I must say that I probably wouldn’t have even considered breaking this box if I had to pay anywhere near the $100 mark for it. Remember, the only guarantees in this box are 2 refractors, 2 Internationals, 3-4 ROY/Impact inserts, and a handful of rookies. There are tons of great names to shoot for and if you’re into the whole grading thing, they should grade pretty high if they come out like my cards did. For $65, I figured it would be worth a shot and while I wasn’t totally disappointed with my results, I surely would’ve been if I had to shell out the extra $35-40 only to find that all but about 4-5 of my rookies were on the level of Peter Bergeron, Bubba Crosby, and Guillermo Mota. I’d proceed with caution on this one, at least if you end up paying top dollar.
Overall Grade: B-
Following in the footsteps of Mario at Wax Heaven, I just opened up a box of 1997 Bowman Chrome. Many of you may recall the first-ever video box break of this stuff about three weeks ago. Now, it’s my turn. Yeah, you all know what’s coming…
Base set: There are 300 cards in the set: 100 veteran “Reds” and 200 rookie/prospect “blues.” My box yielded 30 reds and 53 blues, or 83 of 300 basic cards, for 27.67% There were no duplicates in this box. Some of the key rookies included Miguel Tejada, Vernon Wells, Aramis Ramirez, Kerry Wood, Adrian Beltre and to a lesser extent, Orlando Cabrera and Jose Cruz, Jr.
International (1:4 packs): Inserted into every fourth pack on average are the International parallels which feature the flag of the player’s country of origin in the background. My pulls were of Adrian Beltre (RC), Greg Maddux, Moises Alou, Todd Greene, Marlon Anderson, and Dermal Brown.
Refractors (1:12 packs): Where’s there’s chrome, there are refractors. My refractors were Sandy Alomar (who I didn’t think would ever stop playing) and Brett Tomko (who is surprisingly still playing).

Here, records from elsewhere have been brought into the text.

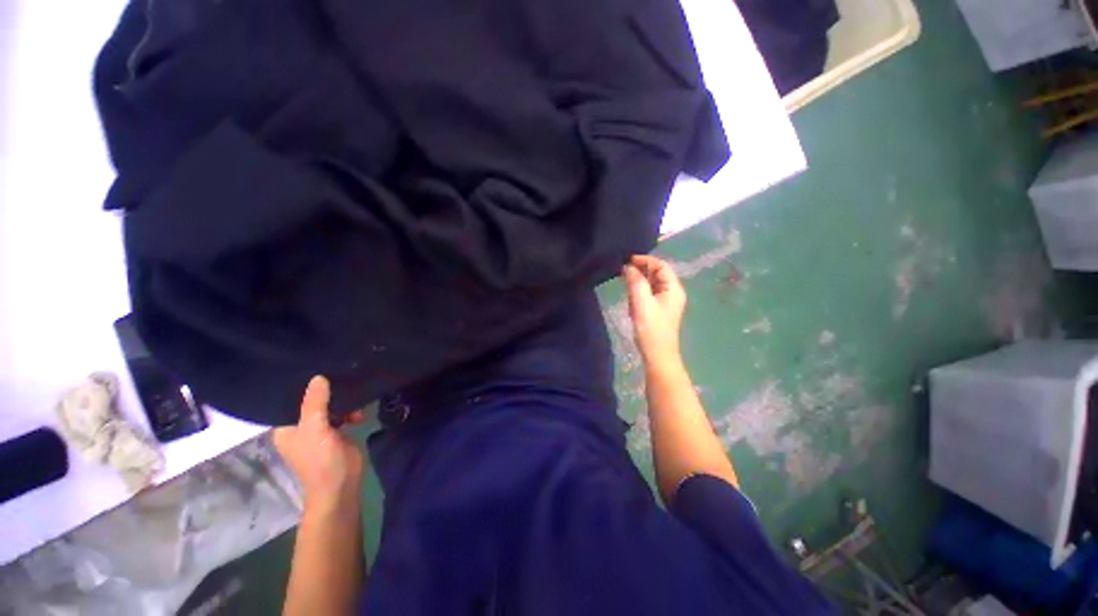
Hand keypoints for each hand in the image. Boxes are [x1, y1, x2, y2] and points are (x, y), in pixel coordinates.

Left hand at [273, 376, 364, 513]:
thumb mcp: (315, 429)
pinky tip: (360, 413)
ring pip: (329, 407)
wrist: (341, 484)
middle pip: (312, 402)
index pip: (291, 401)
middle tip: (340, 376)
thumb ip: (315, 403)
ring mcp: (320, 430)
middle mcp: (300, 427)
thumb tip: (318, 377)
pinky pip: (342, 415)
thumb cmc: (320, 459)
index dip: (302, 387)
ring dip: (342, 403)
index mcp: (286, 427)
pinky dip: (350, 411)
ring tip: (354, 398)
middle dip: (326, 392)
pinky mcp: (337, 433)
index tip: (316, 369)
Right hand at [622, 255, 686, 369]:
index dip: (644, 260)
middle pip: (656, 273)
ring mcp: (666, 301)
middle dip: (640, 271)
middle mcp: (672, 292)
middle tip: (622, 272)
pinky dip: (639, 292)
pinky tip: (630, 299)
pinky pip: (649, 293)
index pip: (661, 265)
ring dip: (638, 282)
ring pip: (651, 283)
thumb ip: (635, 282)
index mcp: (673, 288)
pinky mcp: (659, 309)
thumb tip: (628, 266)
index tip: (626, 260)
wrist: (657, 355)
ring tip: (625, 285)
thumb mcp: (641, 303)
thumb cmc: (651, 329)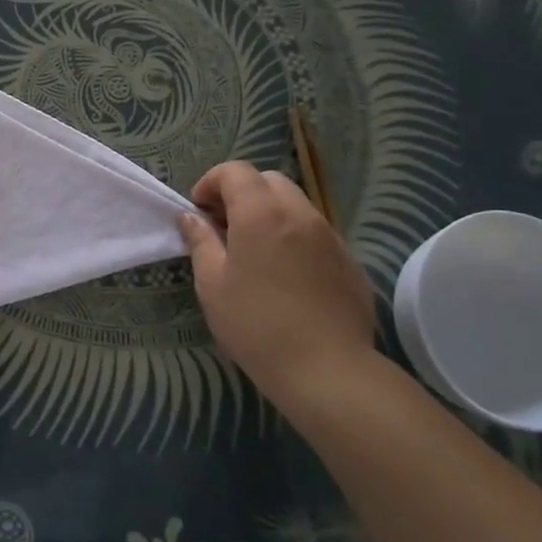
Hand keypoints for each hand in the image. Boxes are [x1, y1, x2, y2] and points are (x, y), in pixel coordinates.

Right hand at [178, 161, 375, 391]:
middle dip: (242, 193)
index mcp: (261, 214)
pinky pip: (316, 234)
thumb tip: (191, 217)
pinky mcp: (350, 262)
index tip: (199, 210)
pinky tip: (286, 276)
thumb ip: (200, 241)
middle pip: (269, 181)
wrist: (327, 370)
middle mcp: (300, 214)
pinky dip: (294, 238)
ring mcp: (331, 237)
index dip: (211, 182)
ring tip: (254, 252)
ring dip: (270, 214)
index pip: (236, 171)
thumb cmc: (256, 325)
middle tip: (224, 226)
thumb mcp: (212, 284)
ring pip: (296, 205)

International Refractors (1:24 packs): Since they already had shiny cards and flag backgrounds, why not make shiny flagged-background cards? I pulled a Robbie Bell, who at least had some experience in the Majors, just for some bad teams. Hmm, two Internationals with Braves on it in the same box as the “Evil Alomar.”
Scout’s Honor Roll (1:12 packs): Seeded at two per box are the Scout’s Honor Roll inserts. These inserts are made to look like a notepad and if you look at the back, you’ll see a mini evaluation of the “five tools” each prospect is judged on: hitting, power, speed, defense, and arm. I pulled a Kevin Orie and Wilton Guerrero. A refractor version can be found in every 36 packs on average. I found a refractor of Darin Erstad in this box.
1998 ROY Favorites (1:24 packs): Finishing this box off are the 1998 ROY Favorites inserts. This set features just the best baseball prospects of the time. These cards are borderless and feature an up-close portrait shot of the player. I pulled a Todd Helton. The refractor version of this insert is seeded 1 in every 72 packs.
Final Thoughts: I thought this was a decent break overall. The refractors and a couple of the insert pulls were undoubtedly weak, but this was made up for by the rookie pulls, which is what I was more focused on. It would’ve been nice to pull a Berkman though and really nice to pull a shiny one with a flag background!
As always, thanks for reading and good luck with your own breaks!